Have you ever heard the word kitsch? It refers to the kind of cheap junk which is neither valueaboe, useful, or even tasteful. Chrstmas is kitchy season, to be sure.  The aisle of K Mart Christmas department are covered with it.  It thought about all those people whose livelihood depends upon selling junk we neither need nor want. 
One particular kitschy ornament caught my eye.  It was a plastic Christmas bell, made in Hong Kong.  There was a plastic ball attached to a white string.  It was mostly white with red and green paint badly painted on the top part.  I pulled the string on it, and it began to pay "Silent Night" as badly as I had ever heard it play.
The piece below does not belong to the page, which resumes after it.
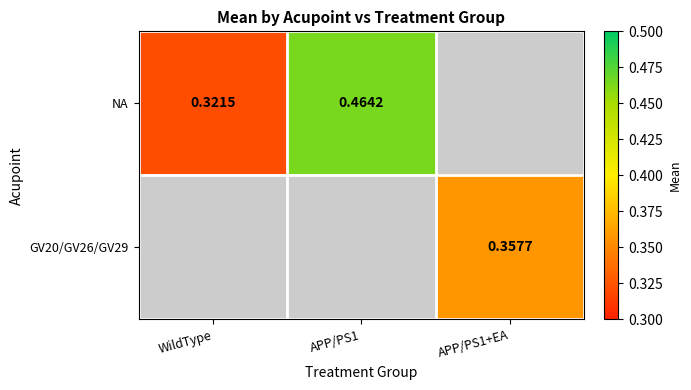

True or false: NA has a value of 0.3 at APP/PS1.

False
The tone was off, the timing was off,  and it was barely recognizable. But you could hear the tune, nevertheless.  They words came back to me.
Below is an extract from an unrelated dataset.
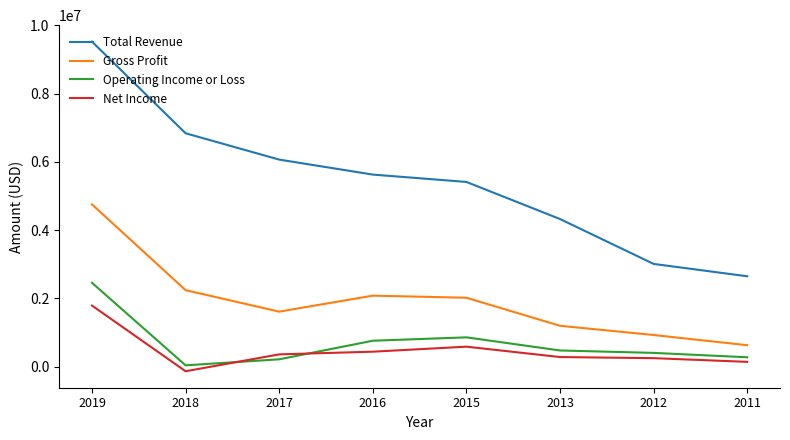

List the series in order of their peak value, highest first.

Total Revenue, Gross Profit, Operating Income or Loss, Net Income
Silent Night Holy Night All is celm, all is bright
Round yon virgin mother nd child. Holy Infant so tender and mild.
Sleep in heavenly peace. Sleep in heavenly peace.
Tears welled up in my eyes.  I don't know why.  I had heard th song so many times before in this frantic season, but somehow I had not heard it. 
You wonder where Christmas is, in the middle of the hectic holidays/  Its right there, in the core of our souls. In It's never left, but hides underneath all the glitter and junk of the season. Secular holiday songs ad parties can never fully wipe it out.  Commericalism cannot hide it forever. It's there, buried under the pile like a seed ready to spout.
Heavenly peace. It's there.  You may not see it or feel it but it's there, deep down underneath it all.  God's love in human form. All it takes is a little imagination and a change of attitude to see it. If we look at the outer Christmas, it's a wasteful, commercial mess. But if we look behind it, we see the love of the Father, the sacrifice of he Son, and the touch of the Holy Spirit. 
Christmas is what we make it. It's We shoose the Christmas we will have, just as we choose the lives we live all year.  We can focus on love or we can focus on obligation and anxiety.  Love prevails under the weight of the world, in the silent night of love.